LooseLab / Icarust

A fully featured MinKNOW simulator for testing read until experiments.
Mozilla Public License 2.0
17 stars 7 forks source link

Question regarding weight distribution #27

Closed Nirmal2310 closed 1 month ago

Nirmal2310 commented 1 month ago

Hey @Adoni5, I hope you are doing well. I have a basic question regarding weight distribution. Please forgive me if I understand it incorrectly.

As you mentioned in the Readme that it basically gives the likelihood of taking the read from the given target genome. The distribution.json file that you added to the repo looks like this: {"weights": [6264404, 5227293], "names": ["NC_002516.2", "NC_003997.3"]}

I am assuming that since the ratio is ~1.2, if I generate 1,000,000 bp, 454,546 bp will be from NC_003997.3 and 5454,54 bp from NC_002516.2. Please let me know, if I understand correctly.

Secondly, suppose I want to create a mock community like the zymobiomic gut community for which I know the concentration distribution across multiple species. How should I go about simulating this community through Icarust? One idea I have is to create a distribution.json file and add ratios of different genomes.
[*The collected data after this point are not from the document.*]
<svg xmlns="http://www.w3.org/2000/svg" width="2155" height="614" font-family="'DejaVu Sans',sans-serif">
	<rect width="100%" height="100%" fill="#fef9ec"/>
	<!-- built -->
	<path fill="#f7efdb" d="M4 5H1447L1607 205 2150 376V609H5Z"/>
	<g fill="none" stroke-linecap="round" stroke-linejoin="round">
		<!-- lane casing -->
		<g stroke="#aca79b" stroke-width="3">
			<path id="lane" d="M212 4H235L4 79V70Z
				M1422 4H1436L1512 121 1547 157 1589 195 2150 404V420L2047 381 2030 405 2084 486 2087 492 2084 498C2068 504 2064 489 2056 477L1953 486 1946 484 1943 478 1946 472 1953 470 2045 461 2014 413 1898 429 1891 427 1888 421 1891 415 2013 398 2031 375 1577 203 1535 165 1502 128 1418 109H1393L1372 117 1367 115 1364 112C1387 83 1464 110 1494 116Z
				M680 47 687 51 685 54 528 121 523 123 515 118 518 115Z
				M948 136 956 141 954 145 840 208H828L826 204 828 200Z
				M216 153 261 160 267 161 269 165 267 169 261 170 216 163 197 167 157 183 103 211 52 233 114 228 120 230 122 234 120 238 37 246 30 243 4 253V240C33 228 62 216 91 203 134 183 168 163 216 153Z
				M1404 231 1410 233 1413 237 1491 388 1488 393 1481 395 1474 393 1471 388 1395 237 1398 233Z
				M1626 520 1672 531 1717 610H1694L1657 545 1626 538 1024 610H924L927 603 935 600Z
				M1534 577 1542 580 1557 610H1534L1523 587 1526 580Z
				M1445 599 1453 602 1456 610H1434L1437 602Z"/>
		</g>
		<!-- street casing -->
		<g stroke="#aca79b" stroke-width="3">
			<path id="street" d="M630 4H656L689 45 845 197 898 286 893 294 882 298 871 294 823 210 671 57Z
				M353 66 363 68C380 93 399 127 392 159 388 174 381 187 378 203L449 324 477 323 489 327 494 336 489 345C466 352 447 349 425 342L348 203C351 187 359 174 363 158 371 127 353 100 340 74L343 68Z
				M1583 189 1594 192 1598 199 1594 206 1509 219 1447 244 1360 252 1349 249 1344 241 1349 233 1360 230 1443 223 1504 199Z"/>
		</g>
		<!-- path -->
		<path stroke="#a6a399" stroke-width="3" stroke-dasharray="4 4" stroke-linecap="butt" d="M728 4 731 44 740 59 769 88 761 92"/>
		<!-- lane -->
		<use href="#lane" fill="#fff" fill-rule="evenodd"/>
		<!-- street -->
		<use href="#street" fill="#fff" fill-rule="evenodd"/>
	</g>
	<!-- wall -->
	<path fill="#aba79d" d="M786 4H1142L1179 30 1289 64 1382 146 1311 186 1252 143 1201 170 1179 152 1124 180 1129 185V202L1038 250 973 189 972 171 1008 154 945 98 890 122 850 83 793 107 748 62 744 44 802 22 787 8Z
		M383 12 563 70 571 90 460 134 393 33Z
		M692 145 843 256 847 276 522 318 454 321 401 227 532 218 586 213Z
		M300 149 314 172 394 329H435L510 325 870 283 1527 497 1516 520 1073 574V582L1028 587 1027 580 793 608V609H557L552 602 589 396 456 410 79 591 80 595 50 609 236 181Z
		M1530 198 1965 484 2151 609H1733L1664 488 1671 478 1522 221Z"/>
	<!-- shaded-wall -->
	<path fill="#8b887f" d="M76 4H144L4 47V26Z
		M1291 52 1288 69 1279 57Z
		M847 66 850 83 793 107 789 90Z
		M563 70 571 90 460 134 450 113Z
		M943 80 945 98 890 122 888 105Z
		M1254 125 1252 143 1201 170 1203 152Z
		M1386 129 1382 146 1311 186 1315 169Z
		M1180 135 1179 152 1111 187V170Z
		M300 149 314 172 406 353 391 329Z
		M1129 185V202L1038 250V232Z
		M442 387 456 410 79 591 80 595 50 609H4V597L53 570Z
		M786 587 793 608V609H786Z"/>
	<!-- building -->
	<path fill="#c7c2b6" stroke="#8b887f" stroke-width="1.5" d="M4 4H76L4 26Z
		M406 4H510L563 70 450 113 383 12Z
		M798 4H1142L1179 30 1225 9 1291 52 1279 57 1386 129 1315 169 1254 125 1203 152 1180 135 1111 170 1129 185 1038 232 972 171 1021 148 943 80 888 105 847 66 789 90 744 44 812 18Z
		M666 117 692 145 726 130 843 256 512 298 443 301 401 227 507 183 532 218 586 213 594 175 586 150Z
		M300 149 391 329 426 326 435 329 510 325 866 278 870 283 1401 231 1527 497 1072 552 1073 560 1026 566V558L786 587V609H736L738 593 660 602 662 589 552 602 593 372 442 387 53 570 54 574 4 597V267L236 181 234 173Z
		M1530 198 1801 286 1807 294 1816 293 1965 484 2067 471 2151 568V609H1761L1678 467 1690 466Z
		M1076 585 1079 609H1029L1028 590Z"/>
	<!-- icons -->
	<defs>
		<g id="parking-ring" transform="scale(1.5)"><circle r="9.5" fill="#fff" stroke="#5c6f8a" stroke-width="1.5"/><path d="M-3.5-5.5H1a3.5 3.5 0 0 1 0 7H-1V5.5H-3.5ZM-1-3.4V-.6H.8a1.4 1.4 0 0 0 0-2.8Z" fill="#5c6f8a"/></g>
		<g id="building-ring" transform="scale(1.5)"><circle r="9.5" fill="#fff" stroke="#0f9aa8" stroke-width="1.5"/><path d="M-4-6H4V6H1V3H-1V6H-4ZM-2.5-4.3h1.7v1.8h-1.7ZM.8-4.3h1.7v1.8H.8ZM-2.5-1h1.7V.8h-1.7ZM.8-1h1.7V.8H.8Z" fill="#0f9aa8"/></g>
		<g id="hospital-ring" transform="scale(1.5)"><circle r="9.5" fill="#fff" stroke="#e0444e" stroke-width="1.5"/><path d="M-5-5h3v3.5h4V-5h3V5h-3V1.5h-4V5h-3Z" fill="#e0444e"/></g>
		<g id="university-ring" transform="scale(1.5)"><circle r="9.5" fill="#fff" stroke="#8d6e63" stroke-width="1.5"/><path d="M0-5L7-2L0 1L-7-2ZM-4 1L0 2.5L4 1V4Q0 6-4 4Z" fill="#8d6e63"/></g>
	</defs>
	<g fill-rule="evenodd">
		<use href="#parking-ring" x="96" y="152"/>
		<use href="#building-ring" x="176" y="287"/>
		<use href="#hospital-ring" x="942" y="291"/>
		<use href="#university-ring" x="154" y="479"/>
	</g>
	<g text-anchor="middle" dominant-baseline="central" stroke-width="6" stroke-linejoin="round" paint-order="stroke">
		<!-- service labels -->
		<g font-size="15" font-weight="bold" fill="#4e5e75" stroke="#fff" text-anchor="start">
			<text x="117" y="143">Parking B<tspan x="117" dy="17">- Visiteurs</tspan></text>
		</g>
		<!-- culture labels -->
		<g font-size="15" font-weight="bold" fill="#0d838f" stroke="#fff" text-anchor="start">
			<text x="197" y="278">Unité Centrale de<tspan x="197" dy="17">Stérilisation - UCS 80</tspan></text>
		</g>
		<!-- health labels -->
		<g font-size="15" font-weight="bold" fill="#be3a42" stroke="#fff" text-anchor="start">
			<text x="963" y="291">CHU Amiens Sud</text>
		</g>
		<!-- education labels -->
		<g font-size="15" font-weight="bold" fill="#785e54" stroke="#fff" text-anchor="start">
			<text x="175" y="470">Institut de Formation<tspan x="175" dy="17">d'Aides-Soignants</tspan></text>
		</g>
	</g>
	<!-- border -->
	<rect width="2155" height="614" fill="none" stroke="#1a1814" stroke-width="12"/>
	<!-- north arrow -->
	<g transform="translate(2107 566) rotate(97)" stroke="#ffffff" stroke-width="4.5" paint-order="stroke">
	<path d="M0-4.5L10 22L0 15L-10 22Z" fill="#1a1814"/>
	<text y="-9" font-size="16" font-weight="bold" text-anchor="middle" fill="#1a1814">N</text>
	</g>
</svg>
Can you tell me is it the right approach? If not, please help me how to go about it.

Adoni5 commented 1 month ago

Hi @Nirmal2310 - You have understood correctly! The ratio in this case is between Species, so 6264404 / (6264404 + 5227293) for NC_002516.2 to 5227293 / (6264404 + 5227293) for NC_003997.3.
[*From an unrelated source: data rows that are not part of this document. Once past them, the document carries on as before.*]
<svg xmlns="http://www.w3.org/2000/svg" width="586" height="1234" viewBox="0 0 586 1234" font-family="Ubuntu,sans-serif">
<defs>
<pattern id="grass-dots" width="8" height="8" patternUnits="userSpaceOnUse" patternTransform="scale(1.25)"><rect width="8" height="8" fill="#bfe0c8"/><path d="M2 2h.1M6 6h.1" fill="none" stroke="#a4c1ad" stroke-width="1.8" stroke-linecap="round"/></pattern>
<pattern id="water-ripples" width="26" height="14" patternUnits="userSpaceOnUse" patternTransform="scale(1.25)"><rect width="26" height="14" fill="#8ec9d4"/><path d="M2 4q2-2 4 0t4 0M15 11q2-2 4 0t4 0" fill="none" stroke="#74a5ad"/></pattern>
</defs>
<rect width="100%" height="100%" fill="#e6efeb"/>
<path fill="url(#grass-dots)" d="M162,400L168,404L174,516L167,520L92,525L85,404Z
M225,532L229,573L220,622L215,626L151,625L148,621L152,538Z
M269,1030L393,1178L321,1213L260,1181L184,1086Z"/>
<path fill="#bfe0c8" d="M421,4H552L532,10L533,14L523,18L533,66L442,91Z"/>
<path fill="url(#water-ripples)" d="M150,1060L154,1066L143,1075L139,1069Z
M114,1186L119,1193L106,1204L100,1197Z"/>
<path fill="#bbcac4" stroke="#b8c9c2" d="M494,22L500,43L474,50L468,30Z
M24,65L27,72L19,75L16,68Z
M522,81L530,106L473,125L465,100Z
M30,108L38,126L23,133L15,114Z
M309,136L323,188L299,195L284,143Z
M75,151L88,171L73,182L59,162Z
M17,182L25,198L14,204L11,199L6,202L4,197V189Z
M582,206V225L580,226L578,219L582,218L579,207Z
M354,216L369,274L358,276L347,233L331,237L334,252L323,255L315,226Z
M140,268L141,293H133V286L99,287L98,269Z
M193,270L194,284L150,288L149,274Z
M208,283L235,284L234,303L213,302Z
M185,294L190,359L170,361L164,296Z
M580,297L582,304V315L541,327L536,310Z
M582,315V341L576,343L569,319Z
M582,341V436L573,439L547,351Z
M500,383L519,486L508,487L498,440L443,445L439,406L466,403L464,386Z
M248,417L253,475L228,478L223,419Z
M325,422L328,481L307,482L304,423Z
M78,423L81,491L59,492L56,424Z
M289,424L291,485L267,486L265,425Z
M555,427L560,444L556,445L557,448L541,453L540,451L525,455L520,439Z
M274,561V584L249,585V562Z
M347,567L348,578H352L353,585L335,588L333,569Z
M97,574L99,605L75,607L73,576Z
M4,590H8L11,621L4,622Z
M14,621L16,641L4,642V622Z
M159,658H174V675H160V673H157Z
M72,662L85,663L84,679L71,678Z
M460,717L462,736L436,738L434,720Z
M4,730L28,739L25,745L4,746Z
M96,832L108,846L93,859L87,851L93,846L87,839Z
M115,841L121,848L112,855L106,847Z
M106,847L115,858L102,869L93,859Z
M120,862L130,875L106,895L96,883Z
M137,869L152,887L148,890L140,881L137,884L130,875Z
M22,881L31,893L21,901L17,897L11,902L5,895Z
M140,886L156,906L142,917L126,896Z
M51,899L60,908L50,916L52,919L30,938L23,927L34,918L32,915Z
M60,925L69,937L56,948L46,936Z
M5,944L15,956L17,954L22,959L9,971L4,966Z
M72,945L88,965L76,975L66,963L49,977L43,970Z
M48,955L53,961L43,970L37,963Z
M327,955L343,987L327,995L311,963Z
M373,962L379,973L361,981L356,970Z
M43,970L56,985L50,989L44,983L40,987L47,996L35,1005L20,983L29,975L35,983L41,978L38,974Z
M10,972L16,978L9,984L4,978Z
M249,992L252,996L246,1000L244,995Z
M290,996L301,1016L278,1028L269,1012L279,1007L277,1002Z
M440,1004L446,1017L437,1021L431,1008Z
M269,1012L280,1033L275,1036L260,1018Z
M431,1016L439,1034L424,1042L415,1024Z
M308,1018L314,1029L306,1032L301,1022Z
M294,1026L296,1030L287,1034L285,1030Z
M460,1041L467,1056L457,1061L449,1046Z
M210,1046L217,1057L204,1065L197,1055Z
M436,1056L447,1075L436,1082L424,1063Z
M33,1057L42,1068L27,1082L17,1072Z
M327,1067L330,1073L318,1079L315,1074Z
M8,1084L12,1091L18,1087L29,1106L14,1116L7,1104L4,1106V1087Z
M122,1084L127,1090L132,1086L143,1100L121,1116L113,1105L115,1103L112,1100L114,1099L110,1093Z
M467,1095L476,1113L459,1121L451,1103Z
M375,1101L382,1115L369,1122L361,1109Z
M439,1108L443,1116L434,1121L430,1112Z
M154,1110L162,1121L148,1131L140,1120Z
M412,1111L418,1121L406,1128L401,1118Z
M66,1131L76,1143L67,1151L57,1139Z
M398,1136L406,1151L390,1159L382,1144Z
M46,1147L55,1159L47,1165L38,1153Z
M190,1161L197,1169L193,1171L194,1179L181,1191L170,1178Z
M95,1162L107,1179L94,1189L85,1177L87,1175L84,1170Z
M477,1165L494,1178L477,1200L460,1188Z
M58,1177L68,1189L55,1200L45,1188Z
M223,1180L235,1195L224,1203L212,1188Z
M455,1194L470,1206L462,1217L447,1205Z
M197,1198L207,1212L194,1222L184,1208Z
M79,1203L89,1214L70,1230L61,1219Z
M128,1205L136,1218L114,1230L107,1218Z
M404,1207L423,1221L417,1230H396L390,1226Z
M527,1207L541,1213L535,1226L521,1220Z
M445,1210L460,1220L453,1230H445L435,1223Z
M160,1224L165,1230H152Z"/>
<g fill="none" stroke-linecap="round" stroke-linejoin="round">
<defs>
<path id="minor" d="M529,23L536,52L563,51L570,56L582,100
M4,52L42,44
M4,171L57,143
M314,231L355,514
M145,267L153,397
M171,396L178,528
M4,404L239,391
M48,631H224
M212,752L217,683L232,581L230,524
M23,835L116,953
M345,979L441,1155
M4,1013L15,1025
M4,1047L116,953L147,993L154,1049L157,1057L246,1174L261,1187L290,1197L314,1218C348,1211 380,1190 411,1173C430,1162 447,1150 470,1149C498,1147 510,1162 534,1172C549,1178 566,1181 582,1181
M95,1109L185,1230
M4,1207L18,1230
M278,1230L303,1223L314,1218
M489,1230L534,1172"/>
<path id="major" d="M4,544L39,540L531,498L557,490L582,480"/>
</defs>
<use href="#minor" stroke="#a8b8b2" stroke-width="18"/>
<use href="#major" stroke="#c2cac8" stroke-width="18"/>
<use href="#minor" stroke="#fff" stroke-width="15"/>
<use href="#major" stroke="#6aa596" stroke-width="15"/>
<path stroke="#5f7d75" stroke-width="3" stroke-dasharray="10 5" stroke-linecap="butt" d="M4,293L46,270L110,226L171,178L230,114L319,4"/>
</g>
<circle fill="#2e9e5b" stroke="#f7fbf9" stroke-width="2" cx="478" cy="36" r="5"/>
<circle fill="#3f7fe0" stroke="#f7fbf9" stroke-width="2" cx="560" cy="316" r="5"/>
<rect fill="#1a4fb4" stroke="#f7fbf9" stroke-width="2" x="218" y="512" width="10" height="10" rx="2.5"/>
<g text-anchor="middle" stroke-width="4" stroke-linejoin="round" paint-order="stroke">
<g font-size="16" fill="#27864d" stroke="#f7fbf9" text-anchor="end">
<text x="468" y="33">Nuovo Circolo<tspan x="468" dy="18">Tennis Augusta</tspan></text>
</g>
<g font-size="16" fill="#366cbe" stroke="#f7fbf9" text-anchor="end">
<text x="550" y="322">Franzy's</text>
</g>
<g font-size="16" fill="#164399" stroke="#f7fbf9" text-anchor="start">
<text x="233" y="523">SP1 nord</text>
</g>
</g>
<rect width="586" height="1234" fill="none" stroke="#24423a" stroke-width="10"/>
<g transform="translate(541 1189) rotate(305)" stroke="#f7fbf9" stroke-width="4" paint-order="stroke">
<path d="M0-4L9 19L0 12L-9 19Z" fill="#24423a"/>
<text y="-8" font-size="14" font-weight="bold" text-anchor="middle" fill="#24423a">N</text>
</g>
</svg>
If you are producing R9 data it would absolutely work to just alter the distributions.json weights, you could even just use 1,2,3,4,5 etc.

If you are producing R10 data, you could instead list this in the Simulation Profile Toml, where each bacteria is a sample, and the weight is given underneath each sample table.

Nirmal2310 commented 1 month ago

Hey @Adoni5, thank you so much for the reply. I will try this approach and get back to you if any problem occurs.